Once this phase is over, we can use sprinting as a means of training for power and conditioning. Now we can use sprints and agility drills by themselves with long rest periods, or we can repeat them with shorter rest periods to elicit a conditioning effect.
This will lead us right up to the season, and you will be ready to hit the ice stronger and faster than ever. If the process had been rushed too early in the offseason, you may still be on the shelf with a pulled hamstring.
One of the best defenses against hamstring injuries among hockey players is to develop a ton of strength in the muscle groups. I like a couple of different categories.
Every hockey player should deadlift. Not everyone will do the same variation, but everyone should so some kind. Athletes with the hip mobility to sumo deadlift will also get some groin strength in addition to developing their hamstrings and glutes.
After that, we have RDL patterns. There are a million variations of RDLs that we can implement depending on how many legs we use and what equipment we have.
The last group is hamstring curl variations. These do not require as much hip mobility but allow the hamstrings to strengthen. Hockey players would be well served to incorporate a lot of them.

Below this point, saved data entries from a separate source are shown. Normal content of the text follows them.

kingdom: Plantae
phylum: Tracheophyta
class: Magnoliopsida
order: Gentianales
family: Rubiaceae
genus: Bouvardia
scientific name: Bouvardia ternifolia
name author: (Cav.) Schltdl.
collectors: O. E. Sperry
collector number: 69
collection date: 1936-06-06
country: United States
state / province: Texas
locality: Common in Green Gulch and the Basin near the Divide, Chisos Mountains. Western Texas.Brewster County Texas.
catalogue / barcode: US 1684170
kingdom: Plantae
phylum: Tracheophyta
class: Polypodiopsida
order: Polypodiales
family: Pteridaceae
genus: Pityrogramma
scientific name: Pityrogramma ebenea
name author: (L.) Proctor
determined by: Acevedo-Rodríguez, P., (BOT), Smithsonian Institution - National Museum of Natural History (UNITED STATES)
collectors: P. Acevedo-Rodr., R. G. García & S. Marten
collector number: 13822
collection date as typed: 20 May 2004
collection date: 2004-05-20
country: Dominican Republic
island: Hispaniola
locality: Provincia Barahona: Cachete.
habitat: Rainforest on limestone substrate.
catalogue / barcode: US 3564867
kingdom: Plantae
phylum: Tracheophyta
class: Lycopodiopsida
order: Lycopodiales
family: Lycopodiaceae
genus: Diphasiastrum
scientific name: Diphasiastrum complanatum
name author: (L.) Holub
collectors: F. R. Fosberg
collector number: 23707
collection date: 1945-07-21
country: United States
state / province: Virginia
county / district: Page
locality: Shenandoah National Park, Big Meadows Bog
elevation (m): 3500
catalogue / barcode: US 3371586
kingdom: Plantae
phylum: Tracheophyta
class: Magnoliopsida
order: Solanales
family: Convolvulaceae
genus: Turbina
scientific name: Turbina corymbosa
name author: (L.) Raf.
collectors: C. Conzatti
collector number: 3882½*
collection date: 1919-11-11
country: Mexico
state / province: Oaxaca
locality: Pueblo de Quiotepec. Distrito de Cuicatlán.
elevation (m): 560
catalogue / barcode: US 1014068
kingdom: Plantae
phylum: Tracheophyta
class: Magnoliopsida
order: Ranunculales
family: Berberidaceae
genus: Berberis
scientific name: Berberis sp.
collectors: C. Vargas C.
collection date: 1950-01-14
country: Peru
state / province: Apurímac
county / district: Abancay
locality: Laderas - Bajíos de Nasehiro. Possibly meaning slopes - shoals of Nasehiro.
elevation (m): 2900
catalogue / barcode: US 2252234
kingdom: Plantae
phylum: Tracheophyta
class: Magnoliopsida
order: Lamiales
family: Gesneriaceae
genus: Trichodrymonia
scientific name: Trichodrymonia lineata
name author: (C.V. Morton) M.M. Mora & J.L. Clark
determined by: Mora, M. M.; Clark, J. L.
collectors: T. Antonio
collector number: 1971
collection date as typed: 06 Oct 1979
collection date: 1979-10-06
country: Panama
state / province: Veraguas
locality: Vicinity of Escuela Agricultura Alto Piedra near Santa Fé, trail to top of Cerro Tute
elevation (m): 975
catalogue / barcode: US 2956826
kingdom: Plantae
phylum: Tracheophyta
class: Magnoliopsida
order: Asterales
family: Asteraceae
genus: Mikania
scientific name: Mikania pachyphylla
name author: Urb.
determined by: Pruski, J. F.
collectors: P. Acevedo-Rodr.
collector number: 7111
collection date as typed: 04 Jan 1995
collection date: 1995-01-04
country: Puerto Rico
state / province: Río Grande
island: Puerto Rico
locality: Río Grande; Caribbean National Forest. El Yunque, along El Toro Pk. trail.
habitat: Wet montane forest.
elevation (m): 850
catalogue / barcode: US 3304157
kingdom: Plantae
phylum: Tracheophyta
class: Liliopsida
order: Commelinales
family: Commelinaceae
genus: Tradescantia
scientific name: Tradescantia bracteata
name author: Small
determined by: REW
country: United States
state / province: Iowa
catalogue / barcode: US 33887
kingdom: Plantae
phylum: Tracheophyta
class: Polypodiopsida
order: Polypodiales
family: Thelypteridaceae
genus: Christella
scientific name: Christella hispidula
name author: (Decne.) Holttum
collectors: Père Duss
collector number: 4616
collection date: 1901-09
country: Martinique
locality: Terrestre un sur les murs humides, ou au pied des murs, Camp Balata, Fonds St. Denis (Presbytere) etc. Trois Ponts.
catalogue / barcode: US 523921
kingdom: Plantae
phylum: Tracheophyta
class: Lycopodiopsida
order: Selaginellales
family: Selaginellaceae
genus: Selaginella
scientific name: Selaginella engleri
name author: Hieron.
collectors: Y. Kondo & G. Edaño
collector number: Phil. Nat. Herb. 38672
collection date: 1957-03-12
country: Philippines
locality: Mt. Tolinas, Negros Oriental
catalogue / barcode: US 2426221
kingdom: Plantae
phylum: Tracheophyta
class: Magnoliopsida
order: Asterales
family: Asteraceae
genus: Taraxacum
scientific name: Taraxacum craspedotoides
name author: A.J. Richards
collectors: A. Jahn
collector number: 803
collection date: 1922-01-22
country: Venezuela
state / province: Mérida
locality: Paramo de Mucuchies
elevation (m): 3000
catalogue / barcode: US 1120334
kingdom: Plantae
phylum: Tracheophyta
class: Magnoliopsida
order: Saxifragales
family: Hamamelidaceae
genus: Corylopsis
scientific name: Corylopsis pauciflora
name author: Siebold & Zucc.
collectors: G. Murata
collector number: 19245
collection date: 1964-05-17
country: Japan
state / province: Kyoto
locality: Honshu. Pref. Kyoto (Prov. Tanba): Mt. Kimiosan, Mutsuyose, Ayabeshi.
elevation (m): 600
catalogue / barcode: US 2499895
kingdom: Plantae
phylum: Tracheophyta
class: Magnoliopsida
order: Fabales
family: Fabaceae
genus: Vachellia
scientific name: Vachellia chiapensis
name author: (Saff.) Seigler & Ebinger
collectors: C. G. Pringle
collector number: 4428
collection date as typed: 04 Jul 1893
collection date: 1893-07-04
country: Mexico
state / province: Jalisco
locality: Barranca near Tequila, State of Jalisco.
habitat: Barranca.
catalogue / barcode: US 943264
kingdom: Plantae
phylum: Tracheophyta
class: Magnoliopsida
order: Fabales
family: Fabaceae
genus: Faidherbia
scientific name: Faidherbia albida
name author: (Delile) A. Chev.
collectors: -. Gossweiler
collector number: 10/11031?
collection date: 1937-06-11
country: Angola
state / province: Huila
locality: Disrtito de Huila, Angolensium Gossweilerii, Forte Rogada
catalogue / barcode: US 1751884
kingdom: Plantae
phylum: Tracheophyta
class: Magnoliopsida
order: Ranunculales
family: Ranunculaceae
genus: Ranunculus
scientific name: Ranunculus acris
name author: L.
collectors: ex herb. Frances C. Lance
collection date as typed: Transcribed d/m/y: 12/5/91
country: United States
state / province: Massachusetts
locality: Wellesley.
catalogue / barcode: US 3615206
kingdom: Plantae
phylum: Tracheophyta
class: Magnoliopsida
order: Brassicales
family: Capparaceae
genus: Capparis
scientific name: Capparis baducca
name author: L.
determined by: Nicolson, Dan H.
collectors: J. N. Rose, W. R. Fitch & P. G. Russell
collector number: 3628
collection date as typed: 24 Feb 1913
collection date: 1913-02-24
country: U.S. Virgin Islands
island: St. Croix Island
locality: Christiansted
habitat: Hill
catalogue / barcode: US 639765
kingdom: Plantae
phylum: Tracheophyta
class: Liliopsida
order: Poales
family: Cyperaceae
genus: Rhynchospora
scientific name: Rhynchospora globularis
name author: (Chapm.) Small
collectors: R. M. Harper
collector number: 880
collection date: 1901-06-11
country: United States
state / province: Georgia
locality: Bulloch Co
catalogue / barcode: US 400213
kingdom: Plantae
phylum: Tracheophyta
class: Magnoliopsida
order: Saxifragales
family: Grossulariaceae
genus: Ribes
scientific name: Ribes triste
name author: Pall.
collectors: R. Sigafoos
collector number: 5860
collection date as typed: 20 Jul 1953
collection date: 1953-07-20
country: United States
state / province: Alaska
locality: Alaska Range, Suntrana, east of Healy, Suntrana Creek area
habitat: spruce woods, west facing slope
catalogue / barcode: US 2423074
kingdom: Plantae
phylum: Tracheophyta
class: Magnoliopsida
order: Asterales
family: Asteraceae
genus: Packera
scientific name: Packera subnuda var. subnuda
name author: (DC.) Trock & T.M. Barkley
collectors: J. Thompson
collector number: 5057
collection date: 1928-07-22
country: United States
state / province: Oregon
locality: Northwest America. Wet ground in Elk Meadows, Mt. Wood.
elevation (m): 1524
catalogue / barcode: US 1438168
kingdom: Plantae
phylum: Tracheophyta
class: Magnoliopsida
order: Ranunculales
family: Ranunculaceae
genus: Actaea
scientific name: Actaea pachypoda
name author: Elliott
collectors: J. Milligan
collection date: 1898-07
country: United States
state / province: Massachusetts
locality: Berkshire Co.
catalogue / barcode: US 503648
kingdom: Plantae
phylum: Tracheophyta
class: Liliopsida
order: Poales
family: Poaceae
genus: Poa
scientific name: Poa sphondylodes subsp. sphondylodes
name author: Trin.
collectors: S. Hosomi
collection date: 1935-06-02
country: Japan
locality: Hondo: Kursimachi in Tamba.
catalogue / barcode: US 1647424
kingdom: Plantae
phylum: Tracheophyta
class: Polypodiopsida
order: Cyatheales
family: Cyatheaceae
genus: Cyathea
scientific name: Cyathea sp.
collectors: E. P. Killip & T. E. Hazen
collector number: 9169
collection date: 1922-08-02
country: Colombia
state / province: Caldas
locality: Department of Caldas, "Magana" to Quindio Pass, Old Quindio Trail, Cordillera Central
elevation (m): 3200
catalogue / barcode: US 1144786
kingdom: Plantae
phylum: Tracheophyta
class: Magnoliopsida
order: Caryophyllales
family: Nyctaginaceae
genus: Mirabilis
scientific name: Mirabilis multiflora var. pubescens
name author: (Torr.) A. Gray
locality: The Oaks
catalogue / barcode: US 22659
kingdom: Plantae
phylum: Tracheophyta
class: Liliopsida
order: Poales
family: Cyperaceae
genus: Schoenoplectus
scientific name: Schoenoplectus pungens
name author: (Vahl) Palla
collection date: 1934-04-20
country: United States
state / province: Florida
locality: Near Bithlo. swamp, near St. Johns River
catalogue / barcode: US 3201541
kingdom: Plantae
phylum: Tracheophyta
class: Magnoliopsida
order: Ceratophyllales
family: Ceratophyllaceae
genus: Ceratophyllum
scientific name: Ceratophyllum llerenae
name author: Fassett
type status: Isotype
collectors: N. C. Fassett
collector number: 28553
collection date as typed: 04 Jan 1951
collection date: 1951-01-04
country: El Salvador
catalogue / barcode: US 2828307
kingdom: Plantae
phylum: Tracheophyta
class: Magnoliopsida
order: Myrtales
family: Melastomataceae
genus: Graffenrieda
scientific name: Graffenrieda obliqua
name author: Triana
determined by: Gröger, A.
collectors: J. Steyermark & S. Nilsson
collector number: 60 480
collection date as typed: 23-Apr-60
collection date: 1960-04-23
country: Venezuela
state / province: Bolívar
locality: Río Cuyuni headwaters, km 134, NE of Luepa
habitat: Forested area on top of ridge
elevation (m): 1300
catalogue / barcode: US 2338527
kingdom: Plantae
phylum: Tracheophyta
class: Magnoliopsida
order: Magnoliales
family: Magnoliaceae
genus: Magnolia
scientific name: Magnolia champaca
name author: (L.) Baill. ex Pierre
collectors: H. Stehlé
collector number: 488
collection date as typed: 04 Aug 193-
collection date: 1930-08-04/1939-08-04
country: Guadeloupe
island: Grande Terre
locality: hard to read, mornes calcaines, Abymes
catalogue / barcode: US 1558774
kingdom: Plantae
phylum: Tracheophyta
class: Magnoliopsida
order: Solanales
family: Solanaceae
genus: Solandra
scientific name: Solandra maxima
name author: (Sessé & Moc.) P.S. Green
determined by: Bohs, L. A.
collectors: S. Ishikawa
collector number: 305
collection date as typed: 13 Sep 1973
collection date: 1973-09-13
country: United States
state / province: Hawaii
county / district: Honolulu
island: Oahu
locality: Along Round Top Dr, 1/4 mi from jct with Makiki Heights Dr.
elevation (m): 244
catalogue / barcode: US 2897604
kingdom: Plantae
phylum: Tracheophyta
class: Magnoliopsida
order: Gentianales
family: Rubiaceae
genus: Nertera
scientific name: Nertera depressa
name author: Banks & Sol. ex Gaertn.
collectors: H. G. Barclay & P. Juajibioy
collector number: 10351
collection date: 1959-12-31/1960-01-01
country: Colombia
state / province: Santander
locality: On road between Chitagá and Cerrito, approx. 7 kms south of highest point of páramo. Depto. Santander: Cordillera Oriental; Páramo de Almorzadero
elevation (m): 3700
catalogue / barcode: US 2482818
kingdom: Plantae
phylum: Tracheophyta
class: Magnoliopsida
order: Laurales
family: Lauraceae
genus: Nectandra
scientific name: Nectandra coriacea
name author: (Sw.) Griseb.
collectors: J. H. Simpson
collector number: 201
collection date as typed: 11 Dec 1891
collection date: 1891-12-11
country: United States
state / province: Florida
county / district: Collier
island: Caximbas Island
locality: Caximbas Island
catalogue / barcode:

Many hockey players complain of tight hamstrings. A lot of hockey players are also in spinal extension for the better part of the year. Excessive arching in the back puts tension on the hamstrings. Therefore, most of them experience the tightness.
To combat this, good anterior core stability can help. Using exercises that discourage extending through the low back are what we are looking for. Different pullovers, leg lowers, and deadbugs are helpful for a couple of reasons. They can be done supine, which gives feedback when the back pops up off the ground, and they are great for resisting extension.
Addressing core stability can help decrease tension in the hamstrings, making them better at handling stress.
Bonus: Groin Strength
If the hamstrings don't get injured, the groin certainly can. Hockey players have weak groins because of the dominance of their hip extenders.
Avoiding a groin injury follows almost the same path as the hamstrings, but the exercises change. Single-leg work requires the groin to provide stability.
Take it one step further by using a slideboard or a towel on a smooth surface. To really hit the groin, perform a Reverse or Lateral Lunge with the foot sliding away from the body.